Par acte d’huissier en date du 7 juin 2024, le Syndicat des copropriétaires de l’immeuble Résidence du Parc situé [Adresse 2] (le syndicat des copropriétaires) a fait signifier à Monsieur [I] [K] une sommation de payer la somme de 3193.23 euros en principal, au titre de l’arriéré de charges de copropriété.
Par acte d’huissier en date du 18 novembre 2024, le syndicat des copropriétaires a fait assigner Monsieur [I] [K] devant le présent tribunal aux fins d’obtenir sa condamnation au paiement des sommes suivantes :
2273.56 euros au titre des charges de copropriété impayées au 16 novembre 2024, avec intérêts au taux légal à compter de la date de l’assignation,869.80 euros au titre des frais visés à l’article 10-1 de la loi du 10 juillet 1965 Ordonner la capitalisation des intérêts,4000 euros à titre de dommages et intérêts pour résistance abusive,2000 euros en application de l’article 700 du Code de procédure civile et les dépens,ordonner l’exécution provisoire.
À l’audience, le syndicat des copropriétaires, représenté, maintient ses demandes.

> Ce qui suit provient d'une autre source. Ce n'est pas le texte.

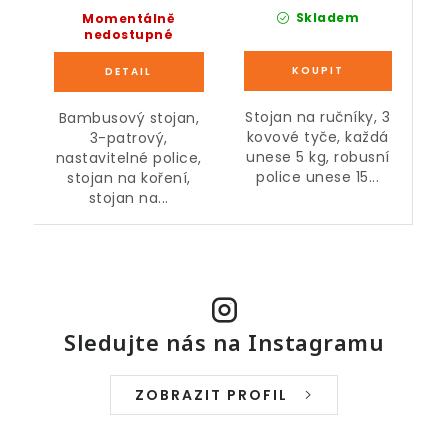
Skladem
Momentálně
nedostupné
Stojan na ručníky, 3
Bambusový stojan,
kovové tyče, každá
3-patrový,
unese 5 kg, robusní
nastavitelné police,
police unese 15...
stojan na koření,
stojan na...
Sledujte nás na Instagramu
ZOBRAZIT PROFIL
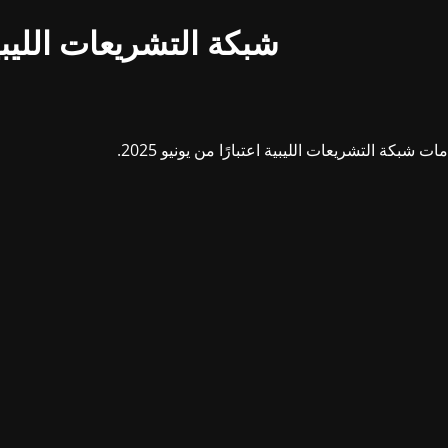
شبكة التشريعات الليبي
بكة التشريعات الليبية اعتبارًا من يونيو 2025.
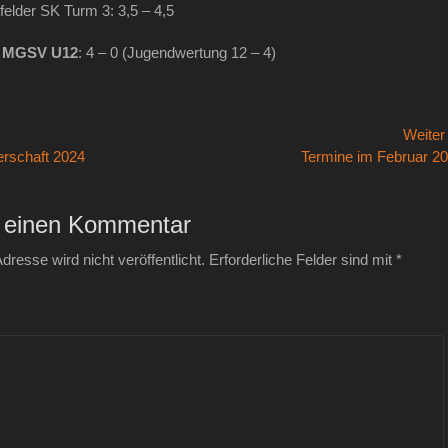
felder SK Turm 3: 3,5 – 4,5
–
MGSV U
1
2
: 4 – 0 (Jugendwertung 12 – 4)
avigation
Weite
Nächster
rschaft 2024
Termine im Februar 2
Beitrag:
 einen Kommentar
dresse wird nicht veröffentlicht.
Erforderliche Felder sind mit
*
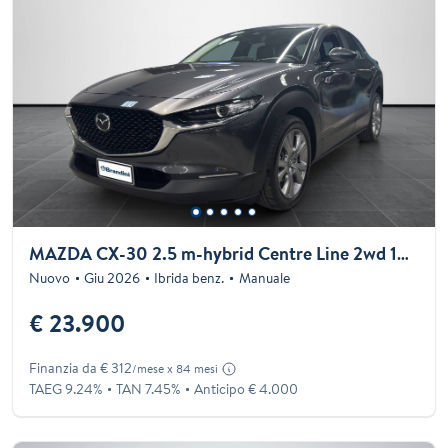
MAZDA CX-30 2.5 m-hybrid Centre Line 2wd 140cv 6mt
Nuovo
Giu 2026
Ibrida benz.
Manuale
€ 23.900
Finanzia da € 312
/mese x 84 mesi
TAEG 9.24%
TAN 7.45%
Anticipo € 4.000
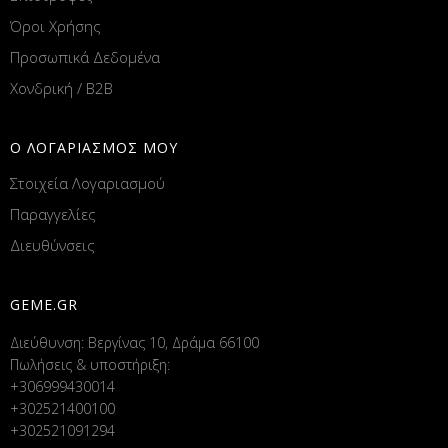
Όροι Χρήσης
Προσωπικά Δεδομένα
Χονδρική / B2B
Ο ΛΟΓΑΡΙΑΣΜΟΣ ΜΟΥ
Στοιχεία Λογαριασμού
Παραγγελίες
Διευθύνσεις
GEME.GR
Διεύθυνση: Βεργίνας 10, Δράμα 66100
Πωλήσεις & υποστήριξη:
+306999430014
+302521400100
+302521091294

Il expose que Monsieur [I] [K], propriétaire de divers lots au sein de l’immeuble, est à ce titre redevable de charges de copropriété, conformément à l’article 10 de la loi du 10 juillet 1965, mais ne s’acquitte plus régulièrement de leur règlement. Il indique que le compte individuel présente un solde débiteur au titre des charges et des frais nécessaires exposés par le syndicat selon l’article 10-1 de la loi du 10 juillet 1965 et précise que la somme de 2000 euros n’a pas été imputée deux fois mais reprise à la suite d’un changement de logiciel. Le syndicat des copropriétaires soutient également que le non-paiement des charges de copropriété, occasionne un préjudice aux autres copropriétaires, direct et distinct des intérêts moratoires, et s’estime bien fondé à obtenir la condamnation de Monsieur [I] [K] au paiement de dommages et intérêts. Il ajoute que Monsieur [I] [K] a déjà fait l’objet de deux condamnations pour charges impayées.
Monsieur [I] [K] indique avoir procédé récemment à des paiements et qu’il envisage d’apurer la dette fin décembre 2024.
L’affaire a été mise en délibéré au 6 février 2025.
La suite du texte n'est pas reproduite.